Document structure recognition data
▽

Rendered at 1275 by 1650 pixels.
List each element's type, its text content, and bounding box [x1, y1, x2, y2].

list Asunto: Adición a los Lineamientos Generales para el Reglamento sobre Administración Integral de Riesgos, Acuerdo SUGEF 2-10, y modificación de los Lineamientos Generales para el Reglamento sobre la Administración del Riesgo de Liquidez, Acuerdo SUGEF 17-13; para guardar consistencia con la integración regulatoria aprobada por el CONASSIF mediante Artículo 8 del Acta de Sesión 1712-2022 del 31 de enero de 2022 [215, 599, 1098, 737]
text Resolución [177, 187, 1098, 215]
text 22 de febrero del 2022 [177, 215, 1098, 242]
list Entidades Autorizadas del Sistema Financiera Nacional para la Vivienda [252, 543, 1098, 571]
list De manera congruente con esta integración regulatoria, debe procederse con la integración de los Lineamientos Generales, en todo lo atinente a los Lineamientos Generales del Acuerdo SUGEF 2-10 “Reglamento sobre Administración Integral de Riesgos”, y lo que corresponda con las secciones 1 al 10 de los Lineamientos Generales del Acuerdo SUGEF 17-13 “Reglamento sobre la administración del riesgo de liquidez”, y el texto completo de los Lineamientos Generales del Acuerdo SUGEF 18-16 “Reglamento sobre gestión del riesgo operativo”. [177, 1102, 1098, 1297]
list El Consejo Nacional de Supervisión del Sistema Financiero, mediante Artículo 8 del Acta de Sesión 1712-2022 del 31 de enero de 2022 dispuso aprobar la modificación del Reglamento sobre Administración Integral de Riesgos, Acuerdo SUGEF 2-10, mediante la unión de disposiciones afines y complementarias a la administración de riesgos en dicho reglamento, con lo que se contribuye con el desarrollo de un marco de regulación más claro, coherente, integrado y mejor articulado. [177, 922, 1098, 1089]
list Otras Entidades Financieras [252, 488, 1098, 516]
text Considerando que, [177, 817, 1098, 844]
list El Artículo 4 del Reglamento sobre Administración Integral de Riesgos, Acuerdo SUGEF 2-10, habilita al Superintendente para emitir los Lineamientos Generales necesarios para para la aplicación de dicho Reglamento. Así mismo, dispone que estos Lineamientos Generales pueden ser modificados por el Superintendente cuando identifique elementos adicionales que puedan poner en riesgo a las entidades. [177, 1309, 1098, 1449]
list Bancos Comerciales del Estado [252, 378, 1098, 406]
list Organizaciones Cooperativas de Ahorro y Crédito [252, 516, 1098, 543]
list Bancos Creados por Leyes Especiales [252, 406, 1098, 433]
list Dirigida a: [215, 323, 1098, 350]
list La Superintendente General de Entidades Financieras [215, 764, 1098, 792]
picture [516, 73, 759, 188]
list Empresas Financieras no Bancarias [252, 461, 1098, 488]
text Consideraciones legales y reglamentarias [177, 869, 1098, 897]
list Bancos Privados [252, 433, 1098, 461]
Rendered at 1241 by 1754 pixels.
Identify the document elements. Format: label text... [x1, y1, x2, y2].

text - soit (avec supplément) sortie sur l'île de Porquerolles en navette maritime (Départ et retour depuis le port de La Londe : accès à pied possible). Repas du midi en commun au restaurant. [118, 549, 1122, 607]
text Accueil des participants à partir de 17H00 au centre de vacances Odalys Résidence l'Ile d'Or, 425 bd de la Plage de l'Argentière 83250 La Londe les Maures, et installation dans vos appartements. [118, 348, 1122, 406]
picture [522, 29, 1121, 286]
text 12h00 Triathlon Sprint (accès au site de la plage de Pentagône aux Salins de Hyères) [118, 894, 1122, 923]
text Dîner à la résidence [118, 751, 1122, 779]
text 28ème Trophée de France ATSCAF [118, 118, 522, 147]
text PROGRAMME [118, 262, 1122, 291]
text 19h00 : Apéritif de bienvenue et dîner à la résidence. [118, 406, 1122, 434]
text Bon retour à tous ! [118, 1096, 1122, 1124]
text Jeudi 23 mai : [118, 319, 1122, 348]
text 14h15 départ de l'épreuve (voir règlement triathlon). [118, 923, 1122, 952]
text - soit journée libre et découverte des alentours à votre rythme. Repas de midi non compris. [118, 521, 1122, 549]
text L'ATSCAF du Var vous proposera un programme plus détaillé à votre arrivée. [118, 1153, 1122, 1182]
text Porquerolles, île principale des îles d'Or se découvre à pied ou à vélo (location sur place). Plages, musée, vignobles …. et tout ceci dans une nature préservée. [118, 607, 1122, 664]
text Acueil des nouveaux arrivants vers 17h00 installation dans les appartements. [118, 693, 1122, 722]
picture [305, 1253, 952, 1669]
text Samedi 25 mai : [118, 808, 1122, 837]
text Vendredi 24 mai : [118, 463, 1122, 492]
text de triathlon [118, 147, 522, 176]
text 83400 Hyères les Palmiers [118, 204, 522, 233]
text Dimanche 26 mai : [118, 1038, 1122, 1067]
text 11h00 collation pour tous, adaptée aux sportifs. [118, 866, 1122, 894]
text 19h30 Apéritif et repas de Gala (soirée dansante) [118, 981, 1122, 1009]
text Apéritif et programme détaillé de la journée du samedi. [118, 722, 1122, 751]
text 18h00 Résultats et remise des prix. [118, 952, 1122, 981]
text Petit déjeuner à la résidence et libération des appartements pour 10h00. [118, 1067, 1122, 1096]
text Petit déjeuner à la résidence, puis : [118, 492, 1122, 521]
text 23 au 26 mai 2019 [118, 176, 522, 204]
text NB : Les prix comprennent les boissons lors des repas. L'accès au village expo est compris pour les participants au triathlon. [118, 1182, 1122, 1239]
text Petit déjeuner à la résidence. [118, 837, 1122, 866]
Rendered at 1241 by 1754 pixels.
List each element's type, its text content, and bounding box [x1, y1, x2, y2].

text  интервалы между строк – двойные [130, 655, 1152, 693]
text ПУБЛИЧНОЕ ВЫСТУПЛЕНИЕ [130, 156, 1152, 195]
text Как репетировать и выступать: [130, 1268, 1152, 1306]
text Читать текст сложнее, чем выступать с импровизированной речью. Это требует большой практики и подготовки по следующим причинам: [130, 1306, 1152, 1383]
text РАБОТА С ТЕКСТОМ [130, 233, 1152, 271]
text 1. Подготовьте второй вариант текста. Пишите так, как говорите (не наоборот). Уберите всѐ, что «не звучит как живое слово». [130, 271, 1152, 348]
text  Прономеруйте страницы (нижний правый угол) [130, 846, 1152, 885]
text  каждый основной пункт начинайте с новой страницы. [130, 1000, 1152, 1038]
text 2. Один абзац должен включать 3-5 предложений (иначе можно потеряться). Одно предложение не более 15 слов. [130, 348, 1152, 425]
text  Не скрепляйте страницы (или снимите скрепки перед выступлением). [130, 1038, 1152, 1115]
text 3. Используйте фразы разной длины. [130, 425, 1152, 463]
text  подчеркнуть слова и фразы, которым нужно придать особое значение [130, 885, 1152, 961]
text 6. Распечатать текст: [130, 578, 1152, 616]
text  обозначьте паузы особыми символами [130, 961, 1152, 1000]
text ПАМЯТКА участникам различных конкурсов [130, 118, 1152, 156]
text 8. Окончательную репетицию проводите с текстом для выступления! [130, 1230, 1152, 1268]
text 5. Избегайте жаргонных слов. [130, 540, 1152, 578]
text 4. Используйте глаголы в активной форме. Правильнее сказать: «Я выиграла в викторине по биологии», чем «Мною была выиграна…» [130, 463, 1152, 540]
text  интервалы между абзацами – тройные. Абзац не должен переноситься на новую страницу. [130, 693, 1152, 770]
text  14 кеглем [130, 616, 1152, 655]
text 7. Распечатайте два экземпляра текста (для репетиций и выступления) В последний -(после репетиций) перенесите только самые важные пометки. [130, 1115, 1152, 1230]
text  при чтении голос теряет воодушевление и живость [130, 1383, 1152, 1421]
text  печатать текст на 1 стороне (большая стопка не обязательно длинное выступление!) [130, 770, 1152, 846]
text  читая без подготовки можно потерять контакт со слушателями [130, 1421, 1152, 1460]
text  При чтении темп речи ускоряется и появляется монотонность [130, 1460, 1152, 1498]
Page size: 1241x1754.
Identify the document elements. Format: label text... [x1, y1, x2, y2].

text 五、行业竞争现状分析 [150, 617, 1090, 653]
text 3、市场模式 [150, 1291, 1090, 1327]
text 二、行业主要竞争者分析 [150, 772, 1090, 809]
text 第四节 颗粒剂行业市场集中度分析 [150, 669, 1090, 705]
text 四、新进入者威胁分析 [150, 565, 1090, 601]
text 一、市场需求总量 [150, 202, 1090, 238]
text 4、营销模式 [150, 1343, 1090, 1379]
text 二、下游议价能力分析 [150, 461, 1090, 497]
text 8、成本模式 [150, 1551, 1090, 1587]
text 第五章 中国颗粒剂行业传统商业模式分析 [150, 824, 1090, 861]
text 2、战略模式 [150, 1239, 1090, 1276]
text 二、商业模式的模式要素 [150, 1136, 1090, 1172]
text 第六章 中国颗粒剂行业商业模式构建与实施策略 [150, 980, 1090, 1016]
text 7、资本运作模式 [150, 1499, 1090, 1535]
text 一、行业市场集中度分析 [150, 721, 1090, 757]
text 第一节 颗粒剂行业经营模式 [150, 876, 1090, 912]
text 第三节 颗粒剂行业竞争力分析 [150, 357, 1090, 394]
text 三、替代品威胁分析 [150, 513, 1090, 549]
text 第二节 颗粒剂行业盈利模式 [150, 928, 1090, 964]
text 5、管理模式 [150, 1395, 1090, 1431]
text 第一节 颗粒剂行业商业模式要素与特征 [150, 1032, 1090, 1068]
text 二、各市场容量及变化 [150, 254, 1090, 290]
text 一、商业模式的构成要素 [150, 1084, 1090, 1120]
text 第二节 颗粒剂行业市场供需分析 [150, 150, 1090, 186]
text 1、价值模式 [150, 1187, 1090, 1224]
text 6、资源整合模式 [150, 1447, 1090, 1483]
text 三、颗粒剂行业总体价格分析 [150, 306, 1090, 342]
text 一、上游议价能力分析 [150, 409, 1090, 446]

△

**INSTRUCTIONS FOR THE TASK:**
For the word "retour", work out how many lines of the entries contain it, and state the number alone.

**EXERCISE RESULT:**
2